**Estratto del testo**
┄┄┄┄┄┄┄┄┄┄

Rassegna Stampa




Chiamatemi Moni, l'ebreo narrante

di Rita Tripodi

Con quel naso piccolo che pare scolpito da un chirurgo Moni Ovadia non somiglia a un ebreo. Ma a uno slavo sì. Una bella faccia alla Dostoevski da giovane, con capelli incolti e il solito cappello nero. Dopo essere stato amato dai critici, Moni Ovadia ha conquistato il grande successo del pubblico. Questo è il suo anno. E' al teatro Franco Parenti di Milano con "Dybbuk". E con "Taibele", ispirato un racconto di Isaac Singer, sarà al Piccolo in febbraio insieme a Pamela Villoresi. In scena Moni è un interprete trascinante del Klezmer, l'antica musica yiddish degli ebrei dell'Est europeo. E lo vedremo anche al cinema. Dopo aver fatto l'eremita in "Caro diario" di Nanni Moretti, Moni è protagonista in "Dov'è Yankel" dell'esordiente Paolo Rosa, nel film a episodi "Miracoli", di prossima uscita.
Moni (Salomone) Ovadia nato in Bulgaria da una famiglia di origine sefardita: il nonno funzionario.delle ferrovie austroungariche decorato con la croce d'oro al valor civile, il padre Bohor, violinista e la madre Vittoria, cantante. Negli anni Sessanta, quando Moni è un ragazzino, la famiglia si trasferisce a Milano. Così l'ebreo e bulgaro Moni Ovadia diventa anche milanese. A Milano Moni frequenta la scuola ebrea e vive al quartiere popolare del Giambellino. Una fortuna, ricorda l'attore: "Dopo i compiti potevo giocare con i bambini in cortile e intanto a scuola incontravo persone che sarebbero state importanti per le mie scelte artistiche: il primo fu un professore che aveva una grandissima collezione di musica etnica. Proprio a scuola Ovadia forma un gruppo che si esibisce con un repertorio etnico folk internazionale. Poi conosce il musicologo Roberto Leydi ed entra come cantante e attore nel gruppo Almanacco Popolare, guidato da Leydi e dalla moglie Mara Cantoni, una brava cantante. Ha pure la fortuna di conoscere Ahna Roth, una cantante yiddish di straordinaria forza espressiva.

┄┄┄┄┄┄┄┄┄┄

**Estratti del dataset**

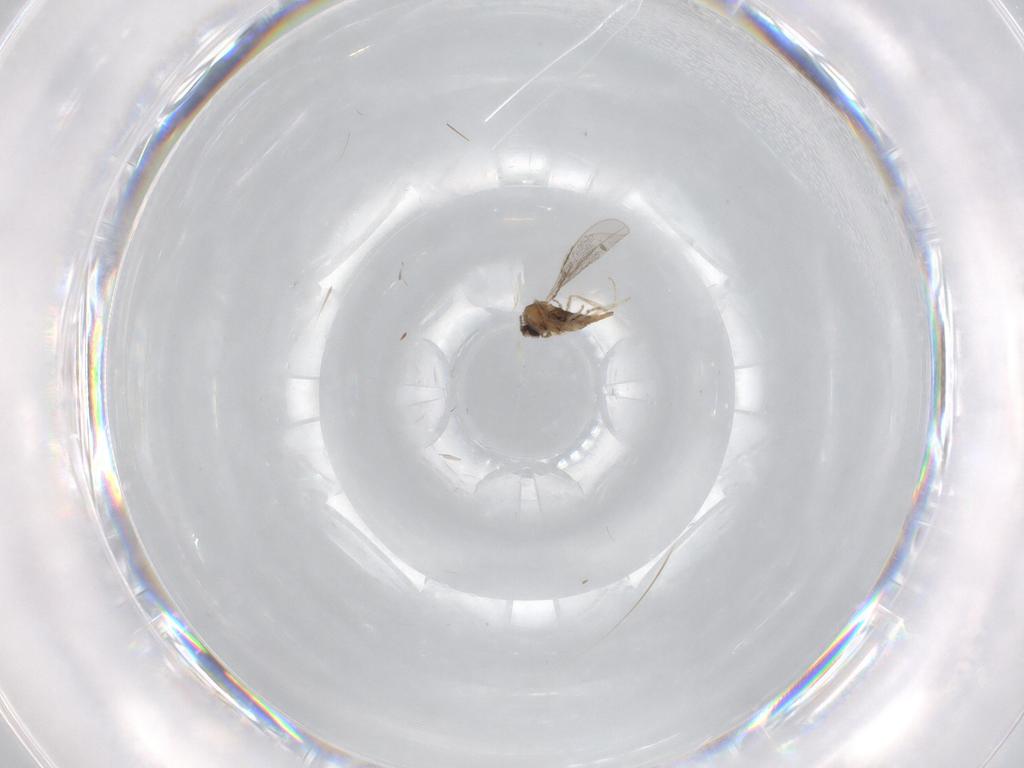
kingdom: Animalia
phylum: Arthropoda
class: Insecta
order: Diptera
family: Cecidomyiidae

┄┄┄┄┄┄┄┄┄┄

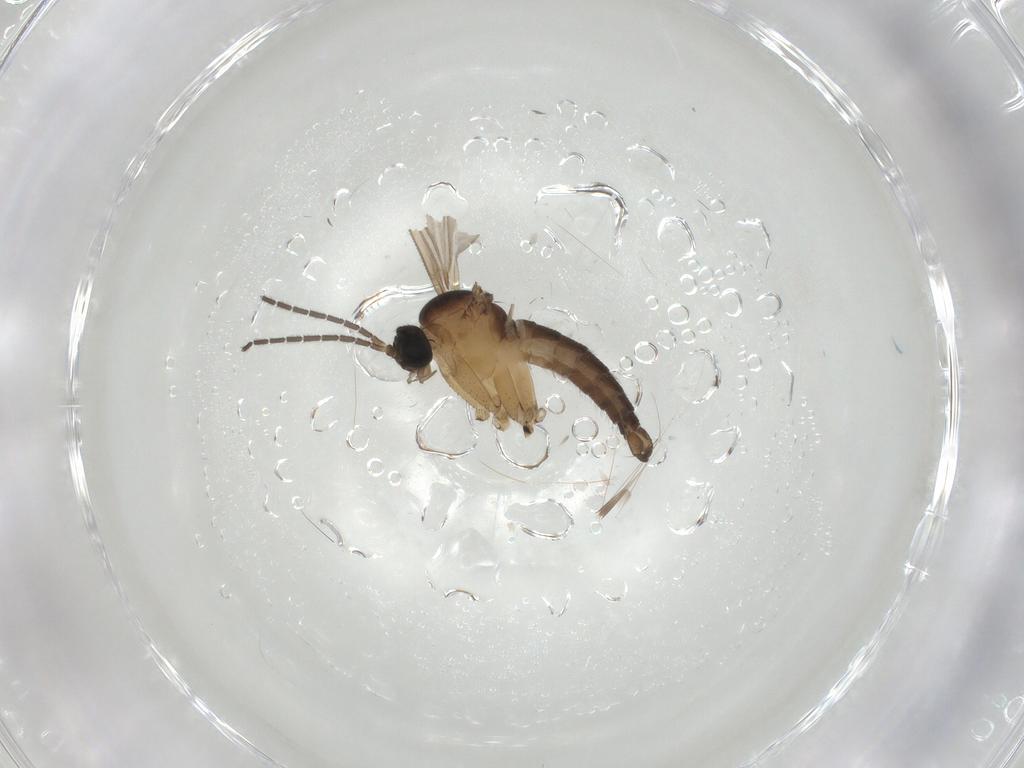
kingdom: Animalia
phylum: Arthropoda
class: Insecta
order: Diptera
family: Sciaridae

┄┄┄┄┄┄┄┄┄┄

**Da produrre**
Rispondi alle domande sul testo dedicato a Moni Ovadia:
1. Con quale spettacolo Moni Ovadia è al teatro Franco Parenti di Milano?
2. In quale quartiere popolare di Milano vive da ragazzo?
3. Da chi è guidato il gruppo Almanacco Popolare?

**Compito svolto**
1. Con "Dybbuk".
2. Nel quartiere del Giambellino.
3. Dal musicologo Roberto Leydi e dalla moglie Mara Cantoni.